UN envoy Bernardino Leon, announcing “very good news”, said lawmakers from Libya’s internationally recognised parliament had agreed to return to the talks with their rivals in Tripoli after resolving an internal dispute. The parliamentarians based in Tobruk in the far east of Libya had bridged their differences and agreed to re-engage in the process, he said from the talks near Rabat.

“We still have to reach a final agreement on the other issues,” he said. “We have little time, a lot of work to do and we will continue to inform on the evolution.” The Spanish diplomat has been trying for months to end the deadlock between Libya’s rival governments that has allowed jihadists and people smugglers to flourish in the chaos-wracked country.
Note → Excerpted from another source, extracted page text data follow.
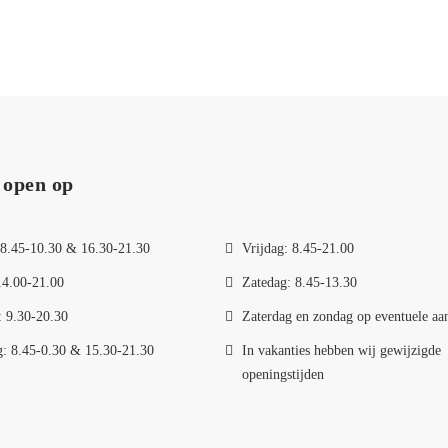
 open op
8.45-10.30 & 16.30-21.30
Vrijdag: 8.45-21.00
14.00-21.00
Zatedag: 8.45-13.30
 9.30-20.30
Zaterdag en zondag op eventuele aa
: 8.45-0.30 & 15.30-21.30
In vakanties hebben wij gewijzigde
openingstijden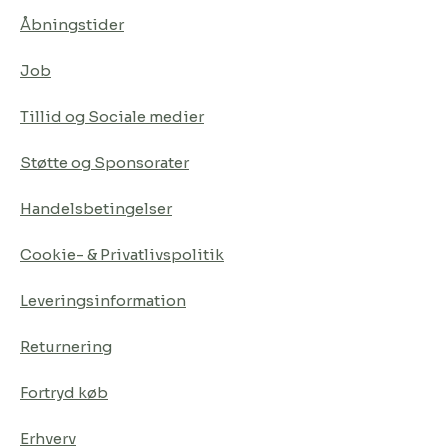
Åbningstider
Job
Tillid og Sociale medier
Støtte og Sponsorater
Handelsbetingelser
Cookie- & Privatlivspolitik
Leveringsinformation
Returnering
Fortryd køb
Erhverv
His peace plan calls for an accord to be reached by Sunday, in time for the UN General Assembly in New York that runs until October 6, but successive proposals have met with resistance from one side or the other.

Libya has been sliding deeper into turmoil since the 2011 ouster of dictator Moamer Kadhafi, with two rival administrations and militias battling for control of the oil-rich North African nation. The rival to Libya’s internationally recognised parliament operates from Tripoli, backed by the Fajr Libya (Libya Dawn) militia coalition.

The Islamic State jihadist group has taken advantage of the turmoil to expand its foothold in the country. IS has also claimed several attacks in the Libyan capital, including an assault on a prison located in the grounds of the city’s airport that killed three security personnel on Friday. Libya’s emergence as a smuggling hub for migrants risking their lives to cross the Mediterranean has also added to the urgency of the long-running talks.

Leon’s plan aims to form a national unity government for a two-year transition period to end with parliamentary elections. The Tobruk legislature signed a draft deal in July but changes were made at the request of the Tripoli-based General National Congress. Amendments suggested by the GNC – including a call to respect a judgement of the Tripoli-based supreme court invalidating the internationally recognised government – were then rejected by the Tobruk-based administration.

With the deadline looming, an official with an international organisation posted in Tripoli, asking not to be named, said the plan’s failure would lead to Leon being replaced and continued fighting on the ground.

The rival factions had seemed close to reaching a deal last week at the talks in Morocco’s seaside resort of Skhirat. Then on Tuesday, the internationally recognised parliament rejected the new draft and said it was withdrawing from the latest session of peace talks — an announcement played down by Leon. Leon has said he remains optimistic that a deal can be reached by Sunday, but acknowledged time is running out for his mediation mission.

“Of course, if there’s a decision be it on September 20, before then, or in the days that follow not to continue the process, then of course my time as representative and special envoy will be over but we’re not there yet.”